Xiaoxuan Cai, PhD, OSU

Xiaoxuan Cai, PhD

Xiaoxuan Cai, PhD   
Assistant Professor   
https://xiaoxuan-cai.github.io/   
OSU Department of Statistics 

 

Mobile technology (e.g., mobile phones and wearable devices) provides effective and scalable methods for collecting  physiological and behavioral biomarkers in patients’ naturalistic settings, as well as opportunity for therapeutic advancements  and scientific discoveries regarding the etiology of psychiatric illness. Continuous data collection yields a new type of data:  entangled multivariate time series of outcome, exposure, and covariates. Missing data is a pervasive problem in biomedical and  social science research, and Ecological Momentary Assessment (EMA) in psychiatric research via mobile devices is no exception.  However, complex data structure of multivariate time series and non-stationarity make missing data a major challenge for  proper inference. Time series analyses typically include history information as explanatory variables to control for auto correlation, exacerbating the missing data problem and potentially rendering unfeasible to adjust appropriately for confounding. The majority of available imputation methods are either designed for longitudinal data with limited follow-up times or for  stationary time series.

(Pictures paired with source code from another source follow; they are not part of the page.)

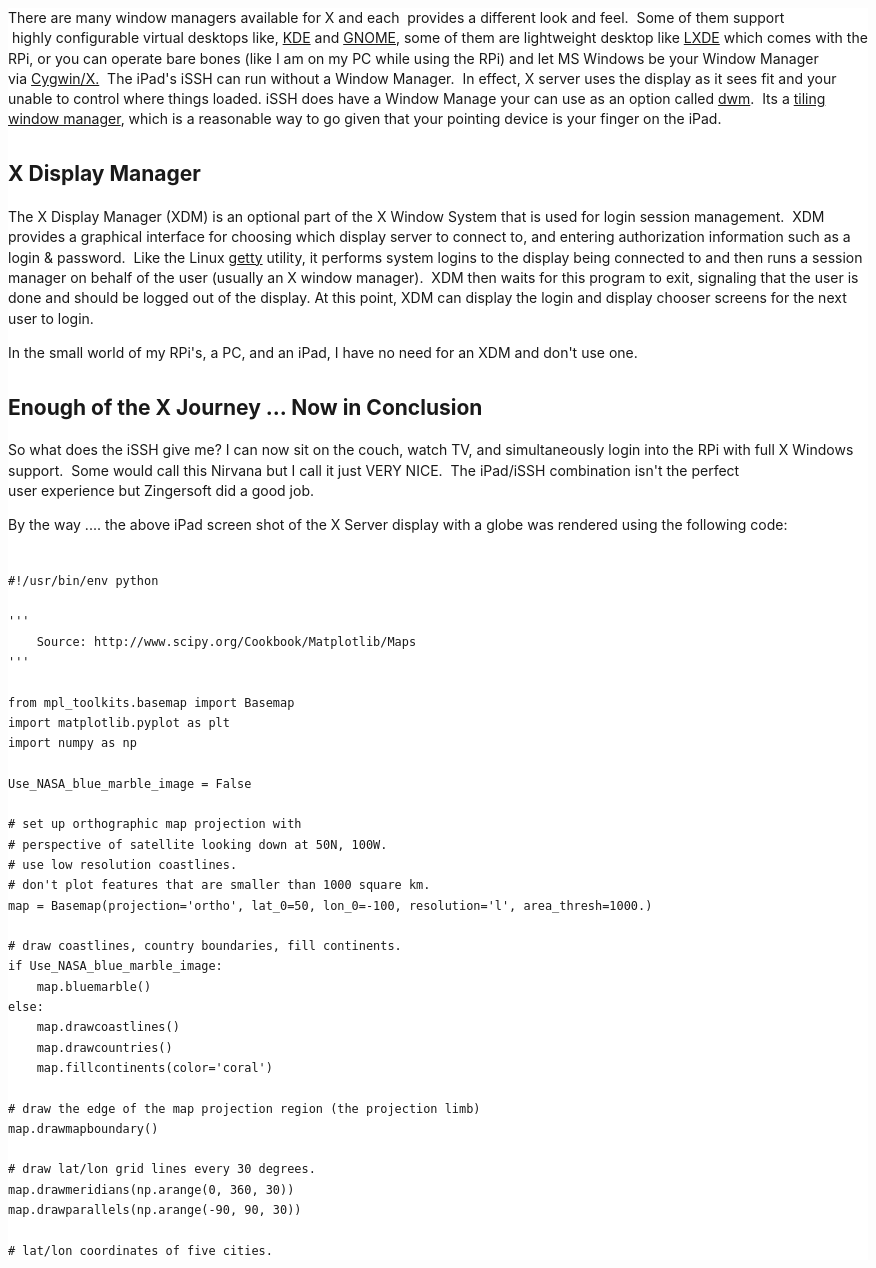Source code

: There are many window managers available for X and each  provides a different look and feel.  Some of them support  highly configurable virtual desktops like, <a href="http://www.kde.org/">KDE</a> and <a href="http://www.gnome.org/">GNOME</a>, some of them are lightweight desktop like <a href="http://lxde.org/">LXDE</a> which comes with the RPi, or you can operate bare bones (like I am on my PC while using the RPi) and let MS Windows be your Window Manager via <a href="http://x.cygwin.com/">Cygwin/X.</a>  The iPad's iSSH can run without a Window Manager.  In effect, X server uses the display as it sees fit and your unable to control where things loaded. iSSH does have a Window Manage your can use as an option called <a href="http://dwm.suckless.org/">dwm</a>.  Its a <a href="http://en.wikipedia.org/wiki/Tiling_window_manager">tiling window manager</a>, which is a reasonable way to go given that your pointing device is your finger on the iPad.
<h2>X Display Manager</h2>
The X Display Manager (XDM) is an optional part of the X Window System that is used for login session management.  XDM provides a graphical interface for choosing which display server to connect to, and entering authorization information such as a login &amp; password.  Like the Linux <a href="http://en.wikipedia.org/wiki/Getty_(Unix)">getty</a> utility, it performs system logins to the display being connected to and then runs a session manager on behalf of the user (usually an X window manager).  XDM then waits for this program to exit, signaling that the user is done and should be logged out of the display. At this point, XDM can display the login and display chooser screens for the next user to login.

In the small world of my RPi's, a PC, and an iPad, I have no need for an XDM and don't use one.
<h2>Enough of the X Journey ... Now in Conclusion</h2>
So what does the iSSH give me? I can now sit on the couch, watch TV, and simultaneously login into the RPi with full X Windows support.  Some would call this Nirvana but I call it just VERY NICE.  The iPad/iSSH combination isn't the perfect user experience but Zingersoft did a good job.

By the way .... the above iPad screen shot of the X Server display with a globe was rendered using the following code:

```pthon

#!/usr/bin/env python

'''
    Source: http://www.scipy.org/Cookbook/Matplotlib/Maps
'''

from mpl_toolkits.basemap import Basemap
import matplotlib.pyplot as plt
import numpy as np

Use_NASA_blue_marble_image = False

# set up orthographic map projection with
# perspective of satellite looking down at 50N, 100W.
# use low resolution coastlines.
# don't plot features that are smaller than 1000 square km.
map = Basemap(projection='ortho', lat_0=50, lon_0=-100, resolution='l', area_thresh=1000.)

# draw coastlines, country boundaries, fill continents.
if Use_NASA_blue_marble_image:
    map.bluemarble()
else:
    map.drawcoastlines()
    map.drawcountries()
    map.fillcontinents(color='coral')

# draw the edge of the map projection region (the projection limb)
map.drawmapboundary()

# draw lat/lon grid lines every 30 degrees.
map.drawmeridians(np.arange(0, 360, 30))
map.drawparallels(np.arange(-90, 90, 30))

# lat/lon coordinates of five cities.
```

Limited work on non-stationary time series either focuses on missing exogenous information or ignores  the complex relationship among outcome, exposure and covariates time series. How to handle missing data in complex non stationary multivariate time series is a key problem that remains unresolved, and the performance of existing imputation  methods remains to be evaluated in the context of non-stationary mobile device data. We propose a novel data imputation  solution based on the state space model and multiple imputation to properly address missing data in non-stationary multivariate  time series. We demonstrate its advantages over other widely used missing data imputation strategies by evaluating its  theoretical properties and empirical performance in simulations of both stationary and non-stationary time series, subject to  various missing mechanisms. We apply the proposed method to investigate the association between digital social interaction  and negative mood in a multi-year smartphone observational study of bipolar and schizophrenia patients.